Sipakatau biasa diartikan dengan saling memanusiakan. Sipakatau mengandung makna saling menjadikan manusia atau saling menghadirkan sebagai entitas yang memiliki kesadaran terhadap diri dan kehidupannya. Sipakatau berprinsip bahwa ketika Aku manusia maka Engkau pun adalah manusia, ketika Engkau adalah manusia maka Aku pun adalah manusia. Prinsip ini tidak mengenal status sosial, agama, dan keturunan atau ras seseorang. Sipakatau mengandung makna ke-saling-an atau “hubungan yang saling” di antara sesama manusia. Adapun bahasa Buber itu disebut dengan relation is mutual, yang di dalamnya tidak mengandung objek di antara yang “saling”, dan yang ada adalah keduanya merupakan subjek.
Sipakatui ri padammu rupa taue merupakan ungkapan dalam bahasa Bugis yang berarti manusiakanlah sesama manusia. Adapun ungkapan tersebut mengandung makna ke-saling-an di antara sesama manusia, dan juga mengandung makna tidak mengenal perbedaan. Makna ke-saling-an bisa ditemukan pada kata pakataui ( manusiakanlah).
Sementara itu, yang mengandung makna tidak mengenal perbedaan bisa dilihat pada kalimat ri padammu rupa taue. Kalimat tersebut mengandung makna bahwa rupa tau adalah entitas makhluk yang berkesadaran yaitu manusia, tanpa ada unsur pembeda di antara sesama rupa tau atau manusia. Jadi, setiap rupa tau atau manusia harus mendapat perlakuan sesuai martabatnya sebagai manusia tanpa mengenal unsur-unsur pembeda. Apakah dia manusia berkulit hitam atau berkulit putih, Austronesia atau Melanesia, Bugis atau Jawa, Hindu atau Islam, perempuan atau laki-laki, selama mereka adalah seorang manusia maka harus mendapat perlakuan sebagai manusia layaknya seperti diri kita sendiri.
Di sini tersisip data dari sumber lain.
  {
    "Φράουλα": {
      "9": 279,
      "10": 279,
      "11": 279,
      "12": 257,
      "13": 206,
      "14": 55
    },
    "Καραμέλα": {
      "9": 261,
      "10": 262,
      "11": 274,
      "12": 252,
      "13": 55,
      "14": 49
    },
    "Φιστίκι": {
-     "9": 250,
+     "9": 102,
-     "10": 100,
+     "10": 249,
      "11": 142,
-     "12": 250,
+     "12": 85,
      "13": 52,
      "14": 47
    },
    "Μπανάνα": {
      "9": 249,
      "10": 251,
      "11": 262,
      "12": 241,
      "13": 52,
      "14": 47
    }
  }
Hal semacam itu diuraikan oleh Mattulada dalam bukunya, yang menjelaskan tentang nilai-nilai kemanusiaan yang terkandung dalam sebuah naskah Bugis kuno yang berjudul Latoa.
Referensi:
Mattulada, 1995, Latoa, Suatu Lukisan Analitis Terhadap Antropologi Politik Orang Bugis, Cetakan ke-2, Hasanuddin University Press, Makassar. Badewi 2015, Relasi Antar Manusia Dalam Nilai-Nilai Budaya: Perpektif Filsafat Dialogis Martin Bube, Jurnal Filsafat, 25, 1.